• DIRECTIVE A: Who does the typewriter text name as the inventors of the first commercially successful typewriter? List all of them.

• PAGE:
=====

A typewriter works by pressing a series of keys. As you press each key, an arm containing that letter, number or special character impacts an inked ribbon. That ribbon places an inked impression of the character on a sheet of paper and then moves the paper over one space to prepare for the next impact.

While you may never need to use a typewriter, it’s fun to contemplate how people used to manually type letters, school papers, and even entire manuscripts onto paper. So let’s examine how this now-archaic device works, and what uses you may even find for one in today’s automated world.

​The Magic of the Typewriter

Image focusing the parts the old typing machine

image source: Unsplash

Where did this amazing device come from? Who invented it and when? What different models of typewriters exist? These are the areas we’ll investigate as we learn how does a typewriter work.

The Typewriter’s History

The first commercially successful typewriter came on the market in 1874. Its inventors were Christopher Latham Sholes, Frank Haven Hall, Carlos Glidden and Samuel W. Soule. The typewriter didn’t become common in offices until around ten years later.

Within a short time after that, the typewriter became the go-to machine for virtually all correspondence and business documents except where a handwritten note was considered the appropriate form of communication.

The Typewriter’s Longevity

The typewriter was the standard writing device in business offices for one hundred years until word processing computers began to make their way into the workplace. Early word processors were cumbersome to use, requiring codes and keystrokes to align properly the words on the page. For many years, word processors lacked WYSIWYG (pronounced, ‘whizzie-wig’) capability, an acronym that means, ‘what you see is what you get.’

WYSIWYG word processors displayed the page as it will look when printed. Nowadays we take such capability for granted, but it was not always that way. At least with typewriters, every page was WYSIWYG!

Before Learning, Look

If you have never seen a manual typewriter before, and don’t know how they operate, look up a picture online before reading further. That will make the next sections easier to understand.

​How Does a Typewriter Work: Mechanical Characteristics

Black typing machine on the table

image source: Unsplash

Purely Mechanical

Early typewriters were completely manual. Your fingers powered the typewriter by hitting the keys.

=====

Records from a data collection
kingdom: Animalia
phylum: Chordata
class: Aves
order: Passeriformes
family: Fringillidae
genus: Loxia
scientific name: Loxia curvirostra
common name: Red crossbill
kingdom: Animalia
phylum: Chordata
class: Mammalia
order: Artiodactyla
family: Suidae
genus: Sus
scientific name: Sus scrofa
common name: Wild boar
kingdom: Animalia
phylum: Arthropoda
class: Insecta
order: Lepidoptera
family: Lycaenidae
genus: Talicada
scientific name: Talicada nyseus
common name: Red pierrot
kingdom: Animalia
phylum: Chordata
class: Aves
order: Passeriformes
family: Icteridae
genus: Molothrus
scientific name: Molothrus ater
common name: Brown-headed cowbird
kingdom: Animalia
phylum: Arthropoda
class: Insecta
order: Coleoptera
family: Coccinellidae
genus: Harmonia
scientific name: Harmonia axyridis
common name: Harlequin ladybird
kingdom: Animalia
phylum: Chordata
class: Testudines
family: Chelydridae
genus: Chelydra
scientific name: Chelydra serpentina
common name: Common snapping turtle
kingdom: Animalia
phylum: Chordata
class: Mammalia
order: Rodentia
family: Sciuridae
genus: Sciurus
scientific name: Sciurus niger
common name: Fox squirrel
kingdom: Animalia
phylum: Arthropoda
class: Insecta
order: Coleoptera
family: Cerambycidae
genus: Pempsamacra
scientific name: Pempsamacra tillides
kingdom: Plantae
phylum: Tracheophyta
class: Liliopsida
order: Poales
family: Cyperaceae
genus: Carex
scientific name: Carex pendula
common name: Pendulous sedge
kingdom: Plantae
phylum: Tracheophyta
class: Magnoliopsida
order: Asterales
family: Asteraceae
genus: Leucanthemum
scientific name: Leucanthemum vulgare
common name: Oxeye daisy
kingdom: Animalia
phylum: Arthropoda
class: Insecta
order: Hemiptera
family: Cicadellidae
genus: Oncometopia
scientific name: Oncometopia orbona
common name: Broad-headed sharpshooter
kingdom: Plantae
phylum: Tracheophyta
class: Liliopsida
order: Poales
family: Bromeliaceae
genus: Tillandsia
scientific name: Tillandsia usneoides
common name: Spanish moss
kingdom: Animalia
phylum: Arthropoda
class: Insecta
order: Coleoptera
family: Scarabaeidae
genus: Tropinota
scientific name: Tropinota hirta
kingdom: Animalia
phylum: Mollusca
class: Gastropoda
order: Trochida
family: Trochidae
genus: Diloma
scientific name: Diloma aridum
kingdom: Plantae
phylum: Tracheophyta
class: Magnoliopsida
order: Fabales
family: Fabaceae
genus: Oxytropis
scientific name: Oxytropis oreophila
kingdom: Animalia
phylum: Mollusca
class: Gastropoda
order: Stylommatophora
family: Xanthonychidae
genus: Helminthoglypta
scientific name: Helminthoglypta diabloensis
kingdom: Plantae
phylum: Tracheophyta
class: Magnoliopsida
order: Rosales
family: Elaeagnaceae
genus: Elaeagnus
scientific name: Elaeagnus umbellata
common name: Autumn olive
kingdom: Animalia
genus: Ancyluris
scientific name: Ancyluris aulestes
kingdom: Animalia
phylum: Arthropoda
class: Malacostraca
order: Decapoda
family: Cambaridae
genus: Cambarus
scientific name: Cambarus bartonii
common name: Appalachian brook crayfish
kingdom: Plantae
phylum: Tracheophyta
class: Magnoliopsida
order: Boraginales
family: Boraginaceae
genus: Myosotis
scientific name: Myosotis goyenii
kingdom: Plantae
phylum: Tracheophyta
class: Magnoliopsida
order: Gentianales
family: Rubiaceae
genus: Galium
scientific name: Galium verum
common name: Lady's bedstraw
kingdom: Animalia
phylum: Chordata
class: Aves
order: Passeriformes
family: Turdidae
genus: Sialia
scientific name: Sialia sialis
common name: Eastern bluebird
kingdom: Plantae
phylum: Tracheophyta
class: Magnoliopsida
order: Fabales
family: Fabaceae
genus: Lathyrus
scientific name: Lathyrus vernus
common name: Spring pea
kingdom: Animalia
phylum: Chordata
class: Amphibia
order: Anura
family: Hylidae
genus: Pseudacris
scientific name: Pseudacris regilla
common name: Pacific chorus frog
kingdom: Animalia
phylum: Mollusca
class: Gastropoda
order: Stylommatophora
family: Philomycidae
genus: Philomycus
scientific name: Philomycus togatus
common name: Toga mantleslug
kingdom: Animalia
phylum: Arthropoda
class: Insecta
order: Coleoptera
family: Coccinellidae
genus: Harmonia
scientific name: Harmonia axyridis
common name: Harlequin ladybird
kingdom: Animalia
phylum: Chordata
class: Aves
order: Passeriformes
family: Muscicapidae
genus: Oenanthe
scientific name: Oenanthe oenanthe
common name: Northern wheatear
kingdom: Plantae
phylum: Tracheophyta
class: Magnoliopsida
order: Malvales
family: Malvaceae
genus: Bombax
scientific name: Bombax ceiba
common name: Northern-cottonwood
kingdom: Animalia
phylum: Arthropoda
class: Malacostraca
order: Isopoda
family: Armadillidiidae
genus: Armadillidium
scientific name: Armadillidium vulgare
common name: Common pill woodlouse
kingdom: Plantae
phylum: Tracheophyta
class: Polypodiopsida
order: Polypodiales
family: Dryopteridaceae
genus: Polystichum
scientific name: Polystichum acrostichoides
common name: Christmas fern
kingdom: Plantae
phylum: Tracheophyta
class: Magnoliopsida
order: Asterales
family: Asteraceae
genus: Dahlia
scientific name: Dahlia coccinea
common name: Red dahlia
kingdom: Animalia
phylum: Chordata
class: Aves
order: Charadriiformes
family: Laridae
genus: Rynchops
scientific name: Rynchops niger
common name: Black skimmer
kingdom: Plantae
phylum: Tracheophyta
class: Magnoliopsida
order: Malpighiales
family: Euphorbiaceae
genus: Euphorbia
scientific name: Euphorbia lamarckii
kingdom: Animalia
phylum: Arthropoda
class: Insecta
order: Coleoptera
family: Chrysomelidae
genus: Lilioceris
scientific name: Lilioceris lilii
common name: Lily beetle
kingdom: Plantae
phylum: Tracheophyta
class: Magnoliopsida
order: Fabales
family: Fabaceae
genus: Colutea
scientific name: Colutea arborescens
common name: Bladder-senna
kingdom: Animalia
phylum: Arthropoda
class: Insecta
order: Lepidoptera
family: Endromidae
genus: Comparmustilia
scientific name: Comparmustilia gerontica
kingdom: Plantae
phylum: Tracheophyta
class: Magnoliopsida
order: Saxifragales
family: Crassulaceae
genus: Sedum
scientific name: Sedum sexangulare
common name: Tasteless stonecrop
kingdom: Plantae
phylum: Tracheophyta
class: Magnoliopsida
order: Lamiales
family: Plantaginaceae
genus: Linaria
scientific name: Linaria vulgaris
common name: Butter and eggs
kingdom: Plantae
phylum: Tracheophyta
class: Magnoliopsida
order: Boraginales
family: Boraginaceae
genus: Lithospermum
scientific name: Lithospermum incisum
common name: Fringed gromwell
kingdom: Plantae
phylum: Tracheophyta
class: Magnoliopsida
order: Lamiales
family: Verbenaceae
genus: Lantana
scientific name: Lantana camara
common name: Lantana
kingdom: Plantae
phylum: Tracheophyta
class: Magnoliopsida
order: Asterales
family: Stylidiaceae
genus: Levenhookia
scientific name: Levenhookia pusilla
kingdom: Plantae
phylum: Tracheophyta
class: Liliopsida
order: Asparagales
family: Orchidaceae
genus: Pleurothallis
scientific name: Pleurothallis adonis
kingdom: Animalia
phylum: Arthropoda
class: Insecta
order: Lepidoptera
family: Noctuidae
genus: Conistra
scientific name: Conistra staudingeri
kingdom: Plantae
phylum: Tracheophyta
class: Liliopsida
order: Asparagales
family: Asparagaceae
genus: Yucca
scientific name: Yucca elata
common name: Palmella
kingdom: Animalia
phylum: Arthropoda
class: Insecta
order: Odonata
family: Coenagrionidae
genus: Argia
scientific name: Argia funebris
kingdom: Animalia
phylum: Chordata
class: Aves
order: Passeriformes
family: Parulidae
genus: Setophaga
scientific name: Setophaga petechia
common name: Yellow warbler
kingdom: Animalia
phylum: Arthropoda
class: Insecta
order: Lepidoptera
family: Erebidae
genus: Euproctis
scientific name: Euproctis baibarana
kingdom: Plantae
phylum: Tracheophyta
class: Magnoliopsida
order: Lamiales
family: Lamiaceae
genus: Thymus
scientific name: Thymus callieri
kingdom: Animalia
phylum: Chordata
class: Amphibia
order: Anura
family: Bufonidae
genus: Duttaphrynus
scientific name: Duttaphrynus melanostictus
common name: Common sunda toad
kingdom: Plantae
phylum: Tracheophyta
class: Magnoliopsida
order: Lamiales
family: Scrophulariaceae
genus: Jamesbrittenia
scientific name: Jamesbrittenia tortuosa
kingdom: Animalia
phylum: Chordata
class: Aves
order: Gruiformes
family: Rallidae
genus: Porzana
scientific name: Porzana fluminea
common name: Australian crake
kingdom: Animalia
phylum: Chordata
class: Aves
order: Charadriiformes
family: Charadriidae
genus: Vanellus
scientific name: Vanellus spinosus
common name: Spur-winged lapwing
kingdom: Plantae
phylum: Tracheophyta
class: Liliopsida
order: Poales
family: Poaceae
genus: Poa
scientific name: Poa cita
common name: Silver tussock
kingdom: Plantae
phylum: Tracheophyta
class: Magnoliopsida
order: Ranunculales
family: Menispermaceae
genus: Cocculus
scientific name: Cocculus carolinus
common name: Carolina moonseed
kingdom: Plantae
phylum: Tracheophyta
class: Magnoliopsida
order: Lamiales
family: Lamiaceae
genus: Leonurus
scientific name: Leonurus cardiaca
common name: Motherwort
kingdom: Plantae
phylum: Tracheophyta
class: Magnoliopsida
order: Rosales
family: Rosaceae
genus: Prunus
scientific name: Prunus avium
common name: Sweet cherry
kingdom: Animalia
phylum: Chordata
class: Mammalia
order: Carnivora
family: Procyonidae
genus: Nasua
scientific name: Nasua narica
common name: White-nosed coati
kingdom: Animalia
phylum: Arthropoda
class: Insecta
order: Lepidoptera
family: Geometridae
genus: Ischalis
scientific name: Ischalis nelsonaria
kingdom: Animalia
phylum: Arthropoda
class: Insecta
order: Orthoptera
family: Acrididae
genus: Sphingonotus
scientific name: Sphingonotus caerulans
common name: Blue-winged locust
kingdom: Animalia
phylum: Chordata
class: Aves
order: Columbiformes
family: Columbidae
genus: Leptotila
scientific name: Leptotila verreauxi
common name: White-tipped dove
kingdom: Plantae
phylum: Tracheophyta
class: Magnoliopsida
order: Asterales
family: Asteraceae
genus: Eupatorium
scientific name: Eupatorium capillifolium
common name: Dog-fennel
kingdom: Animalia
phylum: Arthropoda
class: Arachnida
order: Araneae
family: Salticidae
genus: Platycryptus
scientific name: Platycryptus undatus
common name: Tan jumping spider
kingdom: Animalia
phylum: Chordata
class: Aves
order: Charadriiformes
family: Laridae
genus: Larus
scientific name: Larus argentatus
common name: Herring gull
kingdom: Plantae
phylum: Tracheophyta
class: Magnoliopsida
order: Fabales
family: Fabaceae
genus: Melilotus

=====

• DIRECTIVE B: Can you turn the part of the listing that opens with the line containing "genus: Lathyrus" and closes with the line containing "genus: Rynchops" into a numbered list, with both of those lines included and any blank lines left out?

• WORKED ANSWER A: Christopher Latham Sholes, Frank Haven Hall, Carlos Glidden and Samuel W. Soule.

• WORKED ANSWER B:
1. genus: Lathyrus
2. scientific name: Lathyrus vernus
3. common name: Spring pea
4. kingdom: Animalia
5. phylum: Chordata
6. class: Amphibia
7. order: Anura
8. family: Hylidae
9. genus: Pseudacris
10. scientific name: Pseudacris regilla
11. common name: Pacific chorus frog
12. kingdom: Animalia
13. phylum: Mollusca
14. class: Gastropoda
15. order: Stylommatophora
16. family: Philomycidae
17. genus: Philomycus
18. scientific name: Philomycus togatus
19. common name: Toga mantleslug
20. kingdom: Animalia
21. phylum: Arthropoda
22. class: Insecta
23. order: Coleoptera
24. family: Coccinellidae
25. genus: Harmonia
26. scientific name: Harmonia axyridis
27. common name: Harlequin ladybird
28. kingdom: Animalia
29. phylum: Chordata
30. class: Aves
31. order: Passeriformes
32. family: Muscicapidae
33. genus: Oenanthe
34. scientific name: Oenanthe oenanthe
35. common name: Northern wheatear
36. kingdom: Plantae
37. phylum: Tracheophyta
38. class: Magnoliopsida
39. order: Malvales
40. family: Malvaceae
41. genus: Bombax
42. scientific name: Bombax ceiba
43. common name: Northern-cottonwood
44. kingdom: Animalia
45. phylum: Arthropoda
46. class: Malacostraca
47. order: Isopoda
48. family: Armadillidiidae
49. genus: Armadillidium
50. scientific name: Armadillidium vulgare
51. common name: Common pill woodlouse
52. kingdom: Plantae
53. phylum: Tracheophyta
54. class: Polypodiopsida
55. order: Polypodiales
56. family: Dryopteridaceae
57. genus: Polystichum
58. scientific name: Polystichum acrostichoides
59. common name: Christmas fern
60. kingdom: Plantae
61. phylum: Tracheophyta
62. class: Magnoliopsida
63. order: Asterales
64. family: Asteraceae
65. genus: Dahlia
66. scientific name: Dahlia coccinea
67. common name: Red dahlia
68. kingdom: Animalia
69. phylum: Chordata
70. class: Aves
71. order: Charadriiformes
72. family: Laridae
73. genus: Rynchops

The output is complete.